- [Aim of the exercise] Give back all the records exactly, keeping every line whole.

☆ ☆ ☆ ☆ ☆ ☆ ☆

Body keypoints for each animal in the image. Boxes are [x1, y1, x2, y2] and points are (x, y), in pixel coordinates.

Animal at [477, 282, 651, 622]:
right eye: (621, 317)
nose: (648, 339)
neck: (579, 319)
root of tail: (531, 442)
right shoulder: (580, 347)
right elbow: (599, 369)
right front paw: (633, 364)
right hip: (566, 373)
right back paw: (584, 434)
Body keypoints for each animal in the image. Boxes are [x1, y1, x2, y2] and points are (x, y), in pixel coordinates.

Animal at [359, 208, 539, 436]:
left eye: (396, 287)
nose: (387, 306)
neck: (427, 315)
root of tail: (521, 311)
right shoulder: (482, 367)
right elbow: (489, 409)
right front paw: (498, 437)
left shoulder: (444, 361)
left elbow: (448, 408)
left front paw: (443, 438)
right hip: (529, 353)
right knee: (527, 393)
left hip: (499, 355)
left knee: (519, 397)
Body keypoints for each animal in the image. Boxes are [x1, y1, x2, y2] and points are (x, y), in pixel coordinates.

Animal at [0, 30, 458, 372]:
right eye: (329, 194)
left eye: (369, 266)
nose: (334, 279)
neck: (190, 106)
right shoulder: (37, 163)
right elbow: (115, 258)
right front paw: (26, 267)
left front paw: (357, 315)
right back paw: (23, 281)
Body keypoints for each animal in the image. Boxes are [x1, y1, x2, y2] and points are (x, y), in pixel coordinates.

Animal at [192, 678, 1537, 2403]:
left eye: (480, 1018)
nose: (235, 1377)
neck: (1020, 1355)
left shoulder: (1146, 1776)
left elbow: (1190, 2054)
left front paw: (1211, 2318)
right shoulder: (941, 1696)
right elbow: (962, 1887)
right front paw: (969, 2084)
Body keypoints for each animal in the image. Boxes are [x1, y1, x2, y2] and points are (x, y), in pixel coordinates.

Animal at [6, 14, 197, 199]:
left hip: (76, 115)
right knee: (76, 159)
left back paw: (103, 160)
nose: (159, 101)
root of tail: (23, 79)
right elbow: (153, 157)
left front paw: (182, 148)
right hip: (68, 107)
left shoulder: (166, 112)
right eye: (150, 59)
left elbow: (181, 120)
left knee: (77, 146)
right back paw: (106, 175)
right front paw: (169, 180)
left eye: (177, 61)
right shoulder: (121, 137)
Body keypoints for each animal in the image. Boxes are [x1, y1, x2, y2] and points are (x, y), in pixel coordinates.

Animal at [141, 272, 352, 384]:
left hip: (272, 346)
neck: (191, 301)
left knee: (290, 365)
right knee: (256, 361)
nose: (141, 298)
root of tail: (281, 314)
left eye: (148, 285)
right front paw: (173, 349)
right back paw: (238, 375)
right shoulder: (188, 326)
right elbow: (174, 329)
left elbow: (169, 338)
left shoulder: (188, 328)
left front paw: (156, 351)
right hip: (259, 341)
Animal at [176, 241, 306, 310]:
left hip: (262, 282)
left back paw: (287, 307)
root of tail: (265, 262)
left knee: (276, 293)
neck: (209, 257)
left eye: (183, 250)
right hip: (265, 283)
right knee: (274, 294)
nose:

☆ ☆ ☆ ☆ ☆ ☆ ☆

- [Reply]
Body keypoints for each animal in the image. Boxes are [x1, y1, x2, y2] and points are (x, y), in pixel coordinates.

Animal at [477, 282, 651, 622]:
right eye: (621, 317)
nose: (648, 339)
neck: (579, 319)
root of tail: (531, 442)
right shoulder: (580, 347)
right elbow: (599, 369)
right front paw: (633, 364)
right hip: (566, 373)
right back paw: (584, 434)
Body keypoints for each animal in the image. Boxes are [x1, y1, x2, y2] and points are (x, y), in pixel coordinates.

Animal at [359, 208, 539, 436]:
left eye: (396, 287)
nose: (387, 306)
neck: (427, 315)
root of tail: (521, 311)
right shoulder: (482, 367)
right elbow: (489, 409)
right front paw: (498, 437)
left shoulder: (444, 361)
left elbow: (448, 408)
left front paw: (443, 438)
right hip: (529, 353)
right knee: (527, 393)
left hip: (499, 355)
left knee: (519, 397)
Body keypoints for each animal in the image. Boxes are [x1, y1, x2, y2] and points are (x, y), in pixel coordinates.

Animal at [0, 30, 458, 372]:
right eye: (329, 194)
left eye: (369, 266)
nose: (334, 279)
neck: (190, 106)
right shoulder: (37, 163)
right elbow: (115, 258)
right front paw: (26, 267)
left front paw: (357, 315)
right back paw: (23, 281)
Body keypoints for each animal in the image. Boxes are [x1, y1, x2, y2] and points are (x, y), in pixel coordinates.

Animal at [192, 678, 1537, 2403]:
left eye: (480, 1018)
nose: (235, 1377)
neck: (1020, 1355)
left shoulder: (1146, 1776)
left elbow: (1190, 2054)
left front paw: (1211, 2318)
right shoulder: (941, 1696)
right elbow: (962, 1887)
right front paw: (969, 2084)
Body keypoints for each animal in the image. Boxes are [x1, y1, x2, y2] and points are (x, y), in pixel coordinates.

Animal at [6, 14, 197, 199]:
left hip: (76, 115)
right knee: (76, 159)
left back paw: (103, 160)
nose: (159, 101)
root of tail: (23, 79)
right elbow: (153, 157)
left front paw: (182, 148)
right hip: (68, 107)
left shoulder: (166, 112)
right eye: (150, 59)
left elbow: (181, 120)
left knee: (77, 146)
right back paw: (106, 175)
right front paw: (169, 180)
left eye: (177, 61)
right shoulder: (121, 137)
Body keypoints for each animal in the image. Boxes are [x1, y1, x2, y2] and points are (x, y), in pixel coordinates.

Animal at [141, 272, 352, 384]:
left hip: (272, 346)
neck: (191, 301)
left knee: (290, 365)
right knee: (256, 361)
nose: (141, 298)
root of tail: (281, 314)
left eye: (148, 285)
right front paw: (173, 349)
right back paw: (238, 375)
right shoulder: (188, 326)
right elbow: (174, 329)
left elbow: (169, 338)
left shoulder: (188, 328)
left front paw: (156, 351)
right hip: (259, 341)
Animal at [176, 241, 306, 310]:
left hip: (262, 282)
left back paw: (287, 307)
root of tail: (265, 262)
left knee: (276, 293)
neck: (209, 257)
left eye: (183, 250)
right hip: (265, 283)
right knee: (274, 294)
nose:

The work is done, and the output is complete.